“Stéphanie Larchanché’s Cultural Anxieties is a timely and compelling account not only of contemporary French politics of mental health, difference, and migration, but also of a broad and pervasive sense of anxious living which informs and shape the institutional practices of care and cure in many Western liberal democracies. Larchanché is particularly well positioned – both as a medical anthropologist and as a therapist – to reflect upon the work of anxiety within and outside clinical settings, providing an important ethnography of the contemporary.”
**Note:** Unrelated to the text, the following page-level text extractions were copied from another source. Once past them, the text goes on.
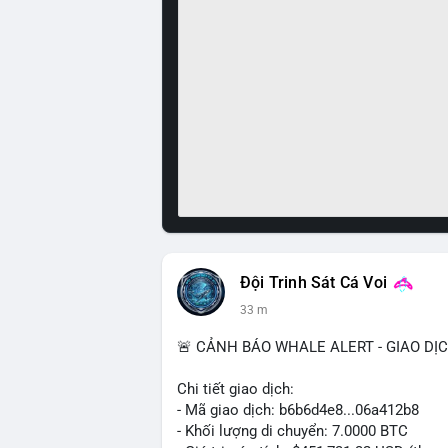
Đội Trinh Sát Cá Voi
33 m
🚨 CẢNH BÁO WHALE ALERT - GIAO DỊ
Chi tiết giao dịch:
- Mã giao dịch: b6b6d4e8...06a412b8
- Khối lượng di chuyển: 7.0000 BTC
~Cristiana Giordano, author of Migrants in Translation: Caring and the Logics of Difference in Contemporary Italy
"Cultural Anxieties offers a nuanced, thoughtful and engaged anthropological look at the management of cultural difference in a country where universalism is the national ideology. Taking the transcultural psychiatry clinic as a laboratory and a site of contestation, Larchanché refuses easy critiques, instead drawing attention to the difficult work of everyday care, and how it can build a politics of hospitality in the face of racism, injustice and inequality."
~Miriam Ticktin, author of Casualties of Care: Immigration and the Politics of Humanitarianism in France
"Cultural Anxieties provides rich food for thought on a range of topics, but its greatest contribution lies in the book’s nuanced analysis of the distinctive approach to “cultural competence” undergirding Centre Minkowska’s work. A timely, fascinating, and vitally important ethnography that elegantly captures the heart of Centre Minkowska’s ethos as well as its distinct approach to cultural competence."